Graham Foundation
for Advanced Studies in the Fine Arts
 
Ernest R. Graham

Ernest R. Graham

A B O U T   T H E   G R A H A M   F O U N D A T I O N

The Graham Foundation was created in 1956 by a bequest from Ernest R. Graham (1866–1936), a prominent Chicago architect who was a protégé of Daniel Burnham. Graham was Burnham’s principal assistant in overseeing construction of the World’s Columbian Exposition of 1893 and later helped D. H. Burnham & Co. achieve national prominence. Following Burnham’s death in 1912, Graham carried on Burnham’s architectural practice, first as Graham Burnham & Co. and, after 1917, as Graham, Anderson, Probst & White (www.gapw.com).

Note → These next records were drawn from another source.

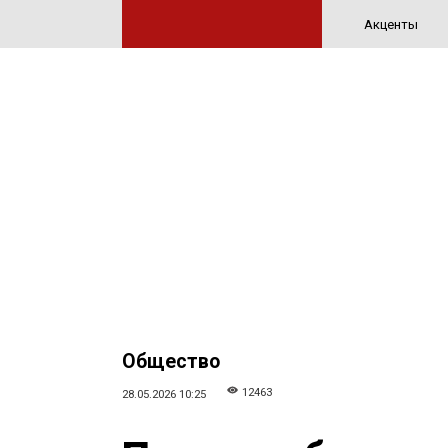
Акценты
Общество
12463
28.05.2026 10:25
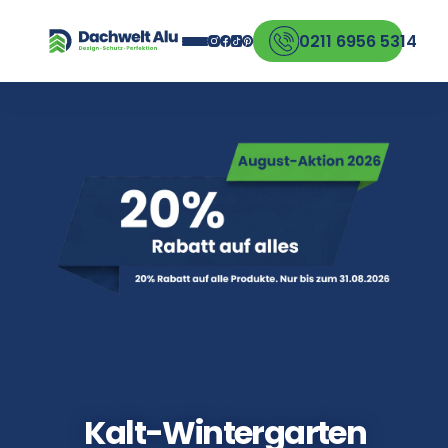
0211 6956 5314
Kalt-Wintergarten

Under Graham’s leadership this practice became one of the largest and most prestigious in the United States. The firm was responsible for designing scores of major structures—railroad stations, banks, office buildings,museums, department stores, theatres, and post offices—for important clients in major cities across the country.

After Graham’s death in 1936, twenty years passed before his associate and executor, Charles F. Murphy (1890–1985), could rebuild the estate and begin implementation of Graham’s legacy. Murphy’s dedication to this task ranks with Graham’s munificence in its contribution to the Foundation.

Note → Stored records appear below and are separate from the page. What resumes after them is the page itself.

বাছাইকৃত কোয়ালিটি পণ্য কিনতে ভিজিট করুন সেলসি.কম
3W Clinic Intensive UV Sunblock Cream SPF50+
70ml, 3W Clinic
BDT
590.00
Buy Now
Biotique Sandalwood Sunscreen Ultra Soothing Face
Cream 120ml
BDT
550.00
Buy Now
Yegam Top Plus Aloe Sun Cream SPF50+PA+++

In 1955 Murphy, with the assistance of John Burchard, organized a conference in Aspen, Colorado. Participants included Pietro Belluschi, William Wurster, John Lyon Reid, Eero Saarinen, Catherine Bauer, Aline Saarinen, Rudolph Arnheim, Jimmy Ernst, Robert Iglehart, and Charles Rummel. From these meetings evolved the initial plan which led, over time, to the development of the Graham Foundation as it exists today.

Charles Murphy served as the Foundation’s first President and William Hartmann as the Foundation’s first Director. The character and mission of the Graham Foundation were further refined by John Entenza, who served as Director from 1960 to 1971; by Carter Manny, who directed the Foundation from 1971 through 1993; and by Richard Solomon, Director of the Foundation from 1993 to 2005.

The Graham Foundation is fortunate to own and occupy the Madlener House, a turn-of-the-century residence by architects Richard Schmidt (1866–1959) and Hugh Garden (1873–1961).

The House was sensitively restored for the Foundation by Daniel Brenner (1917–1977) in 1963–64, and presently contains the Foundation’s offices, exhibition space, lecture hall, and a permanent exhibition of architectural fragments from the work of Louis H. Sullivan, his mentor John H. Edleman, and his disciples Frank Lloyd Wright and George Grant Elmslie.

Public tours of the Madlener House are offered weekly and the Foundation makes the House available to other organizations at a nominal fee for activities that relate to the Graham Foundation’s purposes.